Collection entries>
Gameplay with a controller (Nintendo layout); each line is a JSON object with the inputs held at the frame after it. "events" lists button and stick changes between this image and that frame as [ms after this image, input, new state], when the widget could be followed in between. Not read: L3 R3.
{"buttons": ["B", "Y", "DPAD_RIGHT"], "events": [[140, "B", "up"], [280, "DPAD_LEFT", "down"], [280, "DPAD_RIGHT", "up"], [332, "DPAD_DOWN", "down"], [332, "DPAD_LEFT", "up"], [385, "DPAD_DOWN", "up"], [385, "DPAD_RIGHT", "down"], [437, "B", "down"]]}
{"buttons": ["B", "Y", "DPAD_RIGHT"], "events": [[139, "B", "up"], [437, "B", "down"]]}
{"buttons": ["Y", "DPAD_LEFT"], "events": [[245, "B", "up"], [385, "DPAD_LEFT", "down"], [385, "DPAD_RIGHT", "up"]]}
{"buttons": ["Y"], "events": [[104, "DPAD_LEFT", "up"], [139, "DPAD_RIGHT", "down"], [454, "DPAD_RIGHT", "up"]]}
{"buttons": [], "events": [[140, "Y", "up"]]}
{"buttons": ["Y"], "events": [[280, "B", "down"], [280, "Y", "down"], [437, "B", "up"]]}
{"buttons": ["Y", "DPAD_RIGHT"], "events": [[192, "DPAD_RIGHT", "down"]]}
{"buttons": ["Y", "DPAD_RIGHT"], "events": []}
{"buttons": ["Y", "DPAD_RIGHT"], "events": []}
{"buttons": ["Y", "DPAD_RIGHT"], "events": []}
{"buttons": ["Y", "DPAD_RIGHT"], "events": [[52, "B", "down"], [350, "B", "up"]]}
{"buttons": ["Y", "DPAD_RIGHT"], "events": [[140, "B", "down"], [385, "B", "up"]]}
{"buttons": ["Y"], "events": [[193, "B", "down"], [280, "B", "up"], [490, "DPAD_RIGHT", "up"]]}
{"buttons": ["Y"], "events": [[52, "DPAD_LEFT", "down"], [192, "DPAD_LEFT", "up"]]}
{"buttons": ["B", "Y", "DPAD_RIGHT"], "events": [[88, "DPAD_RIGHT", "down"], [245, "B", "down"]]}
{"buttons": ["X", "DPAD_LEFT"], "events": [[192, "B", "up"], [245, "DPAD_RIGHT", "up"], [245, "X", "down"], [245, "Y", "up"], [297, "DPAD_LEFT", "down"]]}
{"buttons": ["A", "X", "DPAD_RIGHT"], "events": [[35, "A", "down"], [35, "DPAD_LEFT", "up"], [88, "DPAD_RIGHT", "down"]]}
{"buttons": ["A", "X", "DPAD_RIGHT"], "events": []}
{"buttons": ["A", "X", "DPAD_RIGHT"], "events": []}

Your task>
Please return all of the records exactly.

Answer to the problem>
Gameplay with a controller (Nintendo layout); each line is a JSON object with the inputs held at the frame after it. "events" lists button and stick changes between this image and that frame as [ms after this image, input, new state], when the widget could be followed in between. Not read: L3 R3.
{"buttons": ["B", "Y", "DPAD_RIGHT"], "events": [[140, "B", "up"], [280, "DPAD_LEFT", "down"], [280, "DPAD_RIGHT", "up"], [332, "DPAD_DOWN", "down"], [332, "DPAD_LEFT", "up"], [385, "DPAD_DOWN", "up"], [385, "DPAD_RIGHT", "down"], [437, "B", "down"]]}
{"buttons": ["B", "Y", "DPAD_RIGHT"], "events": [[139, "B", "up"], [437, "B", "down"]]}
{"buttons": ["Y", "DPAD_LEFT"], "events": [[245, "B", "up"], [385, "DPAD_LEFT", "down"], [385, "DPAD_RIGHT", "up"]]}
{"buttons": ["Y"], "events": [[104, "DPAD_LEFT", "up"], [139, "DPAD_RIGHT", "down"], [454, "DPAD_RIGHT", "up"]]}
{"buttons": [], "events": [[140, "Y", "up"]]}
{"buttons": ["Y"], "events": [[280, "B", "down"], [280, "Y", "down"], [437, "B", "up"]]}
{"buttons": ["Y", "DPAD_RIGHT"], "events": [[192, "DPAD_RIGHT", "down"]]}
{"buttons": ["Y", "DPAD_RIGHT"], "events": []}
{"buttons": ["Y", "DPAD_RIGHT"], "events": []}
{"buttons": ["Y", "DPAD_RIGHT"], "events": []}
{"buttons": ["Y", "DPAD_RIGHT"], "events": [[52, "B", "down"], [350, "B", "up"]]}
{"buttons": ["Y", "DPAD_RIGHT"], "events": [[140, "B", "down"], [385, "B", "up"]]}
{"buttons": ["Y"], "events": [[193, "B", "down"], [280, "B", "up"], [490, "DPAD_RIGHT", "up"]]}
{"buttons": ["Y"], "events": [[52, "DPAD_LEFT", "down"], [192, "DPAD_LEFT", "up"]]}
{"buttons": ["B", "Y", "DPAD_RIGHT"], "events": [[88, "DPAD_RIGHT", "down"], [245, "B", "down"]]}
{"buttons": ["X", "DPAD_LEFT"], "events": [[192, "B", "up"], [245, "DPAD_RIGHT", "up"], [245, "X", "down"], [245, "Y", "up"], [297, "DPAD_LEFT", "down"]]}
{"buttons": ["A", "X", "DPAD_RIGHT"], "events": [[35, "A", "down"], [35, "DPAD_LEFT", "up"], [88, "DPAD_RIGHT", "down"]]}
{"buttons": ["A", "X", "DPAD_RIGHT"], "events": []}
{"buttons": ["A", "X", "DPAD_RIGHT"], "events": []}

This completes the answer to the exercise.